Preface
These stylesheets are the third iteration of stylesheets for DocBook that I’ve written. I started working on the XSLT 1.0 Stylesheets for DocBook in the 90’s, before XSLT 1.0 was even a W3C Recommendation. I started working on the XSLT 2.0 Stylesheets for DocBook just around the time when XSLT 2.0 became a W3C Recommendation. I wrote most of DocBook xslTNG just a month or so before the third anniversary of the XSLT 3.0 Recommendation.
Why did it take so long?
To answer that question, we need to reflect for a moment on XSLT and its place in the XML ecosystem. When XSLT arrived on the scene, we were near the peak of XML enthusiasm. Not only was XML supported everywhere, it was possible to imagine XSLT everywhere as well. Certainly, the presence of XSLT in the browser felt significant at the time.
The ubiquity of XML and the fact that XSLT was “just an XML vocabulary” may have contributed to another significant phenomenon: lots of users who did not self identify as programmers were learning to use XSLT and doing significant things with it.
There were other tools available for transforming markup at the time, and arguably some of them were better than XSLT, but they were programming languages and you had to be a programmer to use them. They were also mostly commercial applications not widely available to casual users.
XSLT was free, it was everywhere, and it was used by everyone, not “just” programmers. It was the clear winner than and remains the clear winner today in terms of markup transformation.
You could do a lot of things with XSLT 1.0. You could do a lot more things than you might at first even have thought possible. (In fact, you could do all things, but the Turing complete nature of XSLT isn’t relevant here.) Some very common tasks, like grouping, were possible but difficult. Lots of very useful things were either not possible or required extensions: regular expressions, functions, date and time formatting, creating special characters in the output, to name just a few.
XSLT 2.0 solved all of these problems (and more). Significantly, I think, all of these new features appealed directly to almost all users of XSLT 1.0. Everyone had encountered a grouping problem (building an index, for example). Everyone had wanted regular expression matching or date formatting. Lots of users wanted to write more sophisticated predicates (and many were willing to learn how to use functions to achieve that result).

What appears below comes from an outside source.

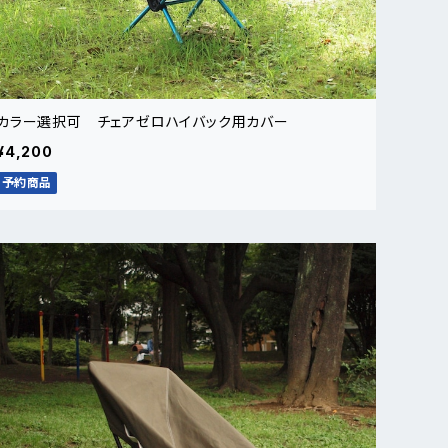
カラー選択可 チェアゼロハイバック用カバー
¥4,200
予約商品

XSLT 3.0 arguably introduces larger and
more dramatic features than XSLT 2.0 did. There are a bunch of new
features designed to enable streaming processing; there are
significant software engineering improvements: packaging, exception
handling, and assertions; there are common programming language
constructs like maps and arrays. There is also a selection of
features inherited from updates to XPath (new functions, a subset of
let
syntax, and support for higher order
functions, for example).
What’s curious, I think, is that many of these features are probably less immediately appealing to many (most?) current users. XSLT 2.0 doesn’t feel constraining in the same way that XSLT 1.0 did, and the features in XSLT 3.0 don’t immediately and obviously solve problems that most users have.
Streaming, for example, is incredibly powerful and it’s an important and significant milestone in markup processing. It makes it possible to solve whole classes of problems that were previously impossible to solve or required enormously expensive hardware. But my laptop will quite easily process a book full of complex markup that runs to hundreds of pages. I don’t have any problems that require a streaming processor.
Likewise, packaging is useful and important. The DocBook xslTNG stylesheets should absolutely be a package. But that’s not true of a lot of stylesheets. There might be software engineering benefit in making a package even for stylesheets that you don’t intend to distribute, but that’s more likely to appeal to people who think of what they’re doing is programming.
Nevertheless, there are lots of good reasons to use XSLT 3.0 even if you are “only” transforming documents and even if you don’t think of writing transformations as programming.